L’initiative UDC pour la réduction des primes comporte principalement quatre avantages.

1. On ne finance plus des structures, mais des prestations concrètes. Les contributions de la Confédération, des cantons et des communes ne subventionnent plus, comme aujourd’hui, des hôpitaux et d’autres équipements, mais ces fonds sont engagés en fonction des assurés, respectivement des patients.

2. La création d’un seul centre de paiement fait que seules les assurances paieront les fournisseurs de prestations. Le double rôle des cantons est supprimé. Les flux financiers sont plus transparents et plus compréhensibles pour le payeur de primes et le contribuable.

3. La Confédération assume davantage de responsabilité financière pour le catalogue des prestations obligatoires si bien qu’elle devra tenir compte plus qu’aujourd’hui des critères économiques et d’utilité en dressant cette liste de prestations obligatoirement couvertes.
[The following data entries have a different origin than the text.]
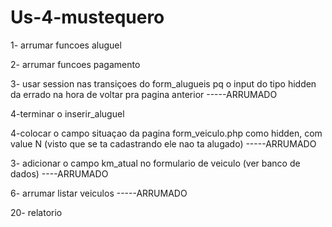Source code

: # Us-4-mustequero
1- arrumar funcoes aluguel

2- arrumar funcoes pagamento

3- usar session nas transiçoes do form_alugueis pq o input do tipo hidden da errado na hora de voltar pra pagina anterior -----ARRUMADO

4-terminar o inserir_aluguel

4-colocar o campo situaçao da pagina form_veiculo.php como hidden, com value N (visto que se ta cadastrando ele nao ta alugado) -----ARRUMADO

3- adicionar o campo km_atual no formulario de veiculo (ver banco de dados) ----ARRUMADO

6- arrumar listar veiculos -----ARRUMADO

20- relatorio

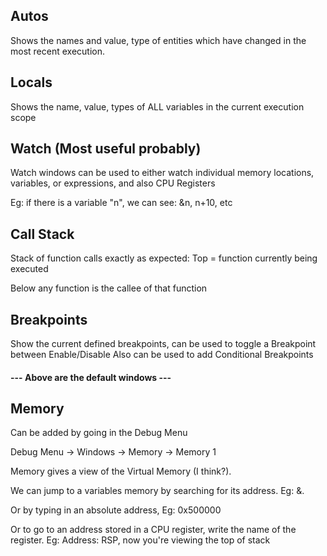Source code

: 

## Autos
Shows the names and value, type of entities which have changed in the most recent execution.

## Locals
Shows the name, value, types of ALL variables in the current execution scope

## Watch (Most useful probably)
Watch windows can be used to either watch individual memory locations, variables, or expressions, and also CPU Registers

Eg: if there is a variable "n", we can see:
&n, n+10, etc

## Call Stack
Stack of function calls exactly as expected:
Top = function currently being executed

Below any function is the callee of that function

## Breakpoints
Show the current defined breakpoints, can be used to toggle a Breakpoint between Enable/Disable
Also can be used to add Conditional Breakpoints


#### --- Above are the default windows ---

## Memory

Can be added by going in the Debug Menu

Debug Menu -> Windows -> Memory -> Memory 1

Memory gives a view of the Virtual Memory (I think?).

We can jump to a variables memory by searching for its address. Eg: &<varName>.

Or by typing in an absolute address, Eg: 0x500000

Or to go to an address stored in a CPU register, write the name of the register. Eg: Address: RSP, now you're viewing the top of stack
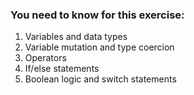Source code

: ### You need to know for this exercise:

1. Variables and data types
2. Variable mutation and type coercion
3. Operators
4. If/else statements
5. Boolean logic and switch statements
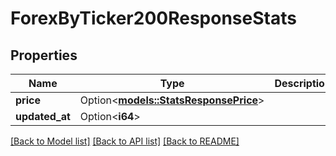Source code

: # ForexByTicker200ResponseStats

## Properties

Name | Type | Description | Notes
------------ | ------------- | ------------- | -------------
**price** | Option<[**models::StatsResponsePrice**](StatsResponsePrice.md)> |  | [optional]
**updated_at** | Option<**i64**> |  | [optional]

[[Back to Model list]](../README.md#documentation-for-models) [[Back to API list]](../README.md#documentation-for-api-endpoints) [[Back to README]](../README.md)



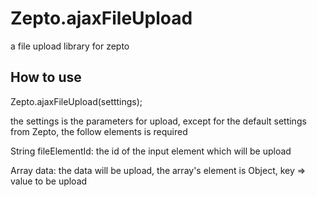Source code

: # Zepto.ajaxFileUpload
a file upload library for zepto

## How to use
Zepto.ajaxFileUpload(setttings);

the settings is the parameters for upload, except for the default settings from Zepto, the follow elements is required


String fileElementId: the id of the input element which will be upload


Array data: the data will be upload, the array's element is Object, key => value to be upload
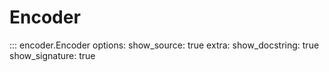 # Encoder

::: encoder.Encoder
    options:
        show_source: true
        extra:
            show_docstring: true
            show_signature: true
4. Les assurances-maladie portent la responsabilité des coûts et peuvent choisir les fournisseurs de prestations en fonction de critères qualitatifs et financiers. Elles doivent rendre des comptes aux pouvoirs publics.

Conclusion

L’initiative UDC pose des jalons utiles, également dans le domaine du financement. Elle rend tous les acteurs de la santé publique responsables d’une desserte médicale de qualité et financièrement supportable.